“This is revelation,” said Elder Kim B. Clark, General Authority and Commissioner of Church Education. “This is the Lord moving us to a position to educate and develop the rising generation in a more powerful way than we have ever done before.”
For the past 10 years, Richard Dowse has been teaching released-time seminary in Utah County. Whether he is teaching about families, studying the scriptures, or helping students work through a question, he hopes his classroom is a place for students to feel the Spirit as they learn about the gospel.
“Our youth are trying to make sense of things and want to know what to do,” he said. “They want to believe and are looking for understanding to anchor themselves to.”

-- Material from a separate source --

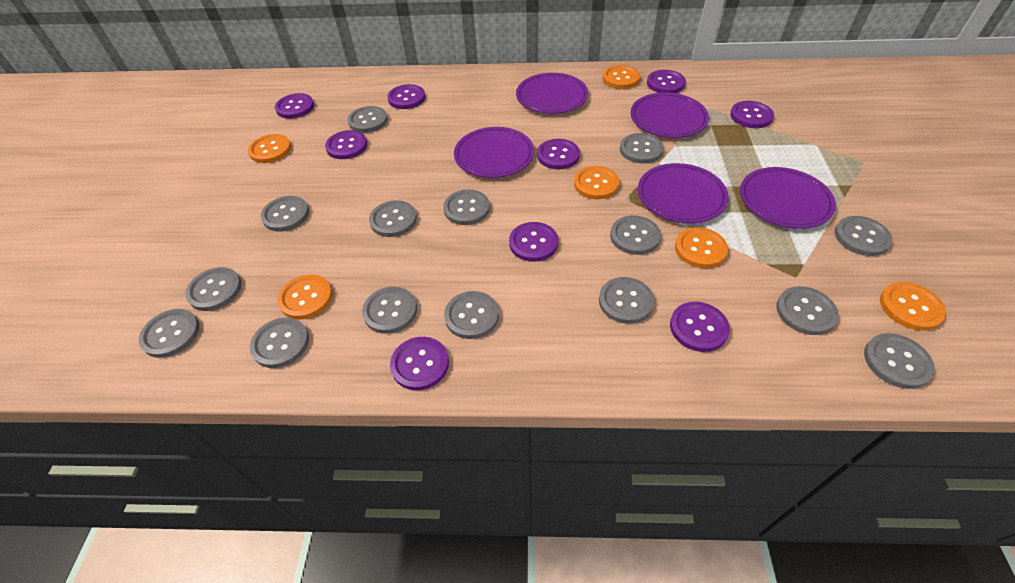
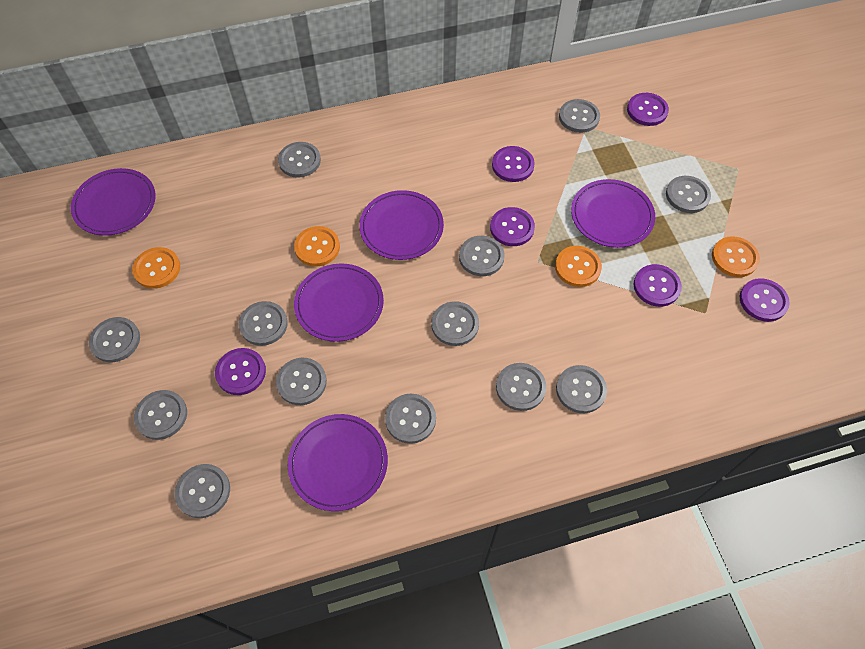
grey button: 15 -> 13
orange button: 6 -> 4
purple button: 9 -> 6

Often in his classes, Brother Dowse, who will teach at the American Fork High School Seminary this fall, has questions from students about a variety of topics. Although he has addressed questions and concerns many times in the past, this school year will be different, he says, with the addition of Doctrinal Mastery added to the seminary curriculum.
“[The students] need it so much,” said Brother Dowse. “They can’t be passive about their beliefs anymore. And we need to help empower them to find answers for themselves so they are solid in their identity and are able to explain and teach the doctrine to others.”
Brother Dowse is one of the more than 50,000 seminary instructors from 150 countries around the world who listened in—both in the Conference Center Little Theater and by broadcast—as Church leaders and Church Educational System administrators explained the new initiative as part of the 2016 Seminaries and Institutes Annual Training Broadcast on June 14.